### DATA IN THIS EXERCISE
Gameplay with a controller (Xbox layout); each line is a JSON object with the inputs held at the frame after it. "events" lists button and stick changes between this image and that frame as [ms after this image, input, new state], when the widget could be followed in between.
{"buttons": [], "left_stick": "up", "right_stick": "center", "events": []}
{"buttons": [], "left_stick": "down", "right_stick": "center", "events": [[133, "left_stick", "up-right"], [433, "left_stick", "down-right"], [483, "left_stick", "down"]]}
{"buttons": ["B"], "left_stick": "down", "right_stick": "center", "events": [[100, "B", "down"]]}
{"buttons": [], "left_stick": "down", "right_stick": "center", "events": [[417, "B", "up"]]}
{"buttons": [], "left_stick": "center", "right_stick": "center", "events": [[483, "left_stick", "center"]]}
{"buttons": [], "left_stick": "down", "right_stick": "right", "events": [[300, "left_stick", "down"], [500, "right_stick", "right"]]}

### WORK REQUEST
What is wanted is the full set of entries above, reproduced exactly.

### YOUR RESPONSE
Gameplay with a controller (Xbox layout); each line is a JSON object with the inputs held at the frame after it. "events" lists button and stick changes between this image and that frame as [ms after this image, input, new state], when the widget could be followed in between.
{"buttons": [], "left_stick": "up", "right_stick": "center", "events": []}
{"buttons": [], "left_stick": "down", "right_stick": "center", "events": [[133, "left_stick", "up-right"], [433, "left_stick", "down-right"], [483, "left_stick", "down"]]}
{"buttons": ["B"], "left_stick": "down", "right_stick": "center", "events": [[100, "B", "down"]]}
{"buttons": [], "left_stick": "down", "right_stick": "center", "events": [[417, "B", "up"]]}
{"buttons": [], "left_stick": "center", "right_stick": "center", "events": [[483, "left_stick", "center"]]}
{"buttons": [], "left_stick": "down", "right_stick": "right", "events": [[300, "left_stick", "down"], [500, "right_stick", "right"]]}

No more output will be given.